Au Nigeria, plus de 160 personnes ont été tuées lors d’attaques contre les villages de Woro et de Nuku, dans l’État de Kwara, mardi, marquant les agressions armées les plus meurtrières du pays cette année, selon The Guardian. Umar Bio Salihu, le chef traditionnel de Woro, a raconté une nuit de terreur au cours de laquelle des djihadistes ont tué deux de ses fils et enlevé sa femme et ses trois filles. « Ils ont tué mes fils », a déclaré Salihu, décrivant les événements horribles. Les assaillants auraient rassemblé des habitants, leur auraient lié les mains et leur auraient tiré dessus.

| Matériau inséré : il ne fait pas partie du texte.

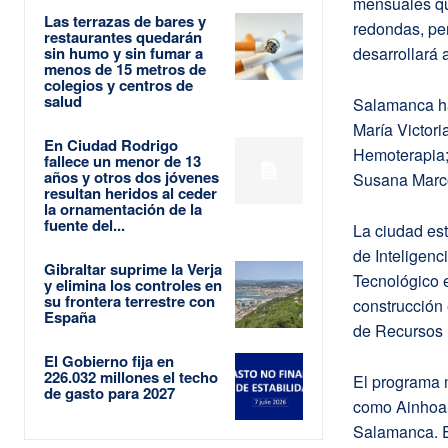
mensuales qu
Las terrazas de bares y
redondas, per
restaurantes quedarán
sin humo y sin fumar a
desarrollará 
menos de 15 metros de
colegios y centros de
salud
Salamanca ha
María Victor
En Ciudad Rodrigo
Hemoterapia;
fallece un menor de 13
años y otros dos jóvenes
Susana Marcos
resultan heridos al ceder
la ornamentación de la
fuente del...
La ciudad est
de Inteligenc
Gibraltar suprime la Verja
Tecnológico 
y elimina los controles en
su frontera terrestre con
construcción
España
de Recursos 
El Gobierno fija en
226.032 millones el techo
El programa m
de gasto para 2027
como Ainhoa 
Salamanca. E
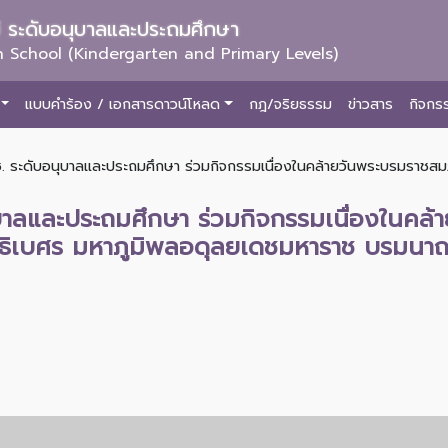
ม่ ระดับอนุบาลและประถมศึกษา
 School (Kindergarten and Primary Levels)
แบบคำร้อง / เอกสารดาวน์โหลด
กฎ/จริยธรรม
ข่าวสาร
กิจกร
ช. ระดับอนุบาลและประถมศึกษา ร่วมกิจกรรมเนื่องในคล้ายวันพระบรมราช
นุบาลและประถมศึกษา ร่วมกิจกรรมเนื่องใน
ิเบศร มหาภูมิพลอดุลยเดชมหาราช บรมนาถบ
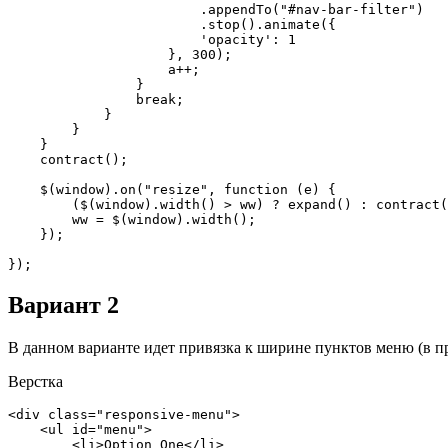
                        .appendTo("#nav-bar-filter")

                        .stop().animate({

                        'opacity': 1

                    }, 300);

                    a++;

                }

                break;

            }

        }

    }

    contract();

    $(window).on("resize", function (e) {

        ($(window).width() > ww) ? expand() : contract();

        ww = $(window).width();

    });

});
Вариант 2
В данном варианте идет привязка к ширине пунктов меню (в пр
Верстка
<div class="responsive-menu">

    <ul id="menu">

        <li>Option One</li>
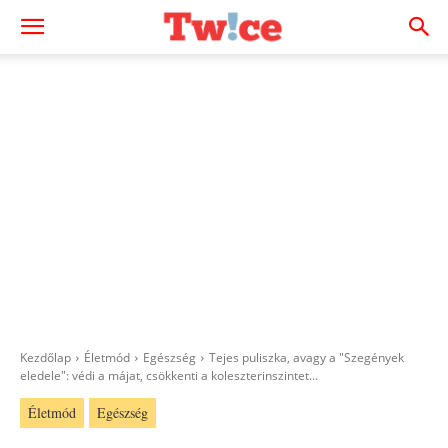
Kezdőlap
Életmód
Egészség
Tejes puliszka, avagy a "Szegények
eledele": védi a májat, csökkenti a koleszterinszintet...
Életmód
Egészség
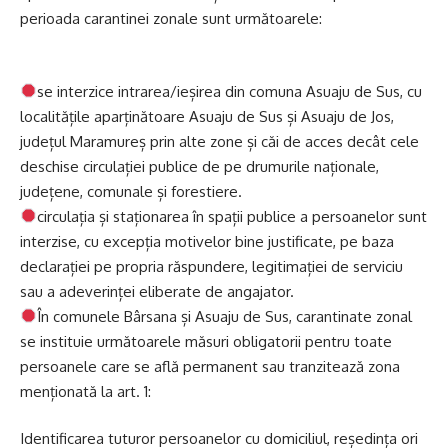
perioada carantinei zonale sunt următoarele:
se interzice intrarea/ieșirea din comuna Asuaju de Sus, cu
localitățile aparținătoare Asuaju de Sus și Asuaju de Jos,
județul Maramureș prin alte zone și căi de acces decât cele
deschise circulației publice de pe drumurile naționale,
județene, comunale și forestiere.
circulația și staționarea în spații publice a persoanelor sunt
interzise, cu excepția motivelor bine justificate, pe baza
declarației pe propria răspundere, legitimației de serviciu
sau a adeverinței eliberate de angajator.
În comunele Bârsana și Asuaju de Sus, carantinate zonal
se instituie următoarele măsuri obligatorii pentru toate
persoanele care se află permanent sau tranzitează zona
menționată la art. 1:
Identificarea tuturor persoanelor cu domiciliul, reședința ori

L’armée nigériane a déclaré le mois dernier qu’elle avait lancé une offensive contre des éléments terroristes dans l’État de Kwara.
Pendant ce temps, en Ouganda, Bobi Wine, une figure de proue de l’opposition, est resté caché pendant près de trois semaines à la suite d’une élection contestée, a rapporté The Guardian. On ignore où il se trouve depuis qu’il a fui ce qu’il a décrit comme un raid nocturne de la police et des forces militaires sur son domicile. La disparition de Wine coïncide avec une escalade de la querelle sur les médias sociaux avec le chef militaire du pays. Après l’élection, Wine a allégué une fraude massive et a appelé ses partisans à protester.
Dans d’autres nouvelles internationales, le Liban a accusé des avions israéliens d’avoir pulvérisé un herbicide agricole sur des villages du sud, selon BBC World. Les ministères libanais de l’Agriculture et de l’Environnement ont déclaré que des tests de laboratoire avaient confirmé que la substance était du glyphosate, un produit chimique utilisé pour détruire la végétation, avec des concentrations dans certains échantillons « entre 20 et 30 fois les niveaux habituellement acceptés ». Le président Joseph Aoun a condamné la pulvérisation de ce qu’il a décrit comme des « substances toxiques », la qualifiant de violation de la souveraineté libanaise et de danger pour l’environnement et la santé. L’armée israélienne a refusé de commenter ces allégations, a rapporté Reuters.